So then, let me ask you something else - why do we think that these stories are our greatest witness to the world about who He is? Why do we think it's enough for us to claim that we've seen Him, when we haven't even asked to see Him? Why do we think it's enough for us to improve ourselves in the quiet of our own closets so we can show the world a thing or two about how Jesus inspires us? Why do we think it's enough for us to tell the world that we can't wait until He comes back and actually does what He could have done for us in the moment, if only we had asked? 

Why do we think the best way to tell the world about Jesus is to tell them stories of times that we didn't meet Him, of encounters that we never had to have, of needs we claim to never have had? 

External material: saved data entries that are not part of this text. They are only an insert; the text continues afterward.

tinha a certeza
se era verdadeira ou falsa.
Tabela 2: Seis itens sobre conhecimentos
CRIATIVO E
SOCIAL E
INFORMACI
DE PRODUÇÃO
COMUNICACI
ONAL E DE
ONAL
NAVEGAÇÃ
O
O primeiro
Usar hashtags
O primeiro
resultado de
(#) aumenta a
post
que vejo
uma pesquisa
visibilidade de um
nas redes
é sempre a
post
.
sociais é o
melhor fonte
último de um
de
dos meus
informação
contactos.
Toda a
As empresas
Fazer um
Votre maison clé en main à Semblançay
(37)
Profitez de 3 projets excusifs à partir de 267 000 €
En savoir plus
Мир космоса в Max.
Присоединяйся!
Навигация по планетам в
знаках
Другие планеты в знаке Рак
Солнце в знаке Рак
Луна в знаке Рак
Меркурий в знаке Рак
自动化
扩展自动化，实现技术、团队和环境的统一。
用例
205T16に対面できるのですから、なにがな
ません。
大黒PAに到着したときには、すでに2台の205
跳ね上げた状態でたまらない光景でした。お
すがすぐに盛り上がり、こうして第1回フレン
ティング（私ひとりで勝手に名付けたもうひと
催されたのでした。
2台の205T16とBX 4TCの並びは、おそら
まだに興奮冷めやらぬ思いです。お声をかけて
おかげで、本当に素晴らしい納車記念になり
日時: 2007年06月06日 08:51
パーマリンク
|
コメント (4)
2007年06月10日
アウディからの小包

The story of Jesus is in the healing of the blind man, the healing of the paraplegic, the casting out of the demons. The goodness of God is the way that He meets us in our iniquities, not in the way that He apparently inspires us to pretend that we don't have any. Imagine the Gospels if the blind man, the lame man, the deaf man, the demon-possessed, the bleeding woman, the sinner were not honest about their needs, about their hearts. Not much of a Gospel, not much Good News. 

Now, imagine our world, imagine our witness, if we were honest about our need for Him. 

It's not some flaw of Christianity that God's people stand in need of His grace; it's the very heart of the Gospel. Let us live it boldly, with confident assurance that our God is as good as we claim that He is.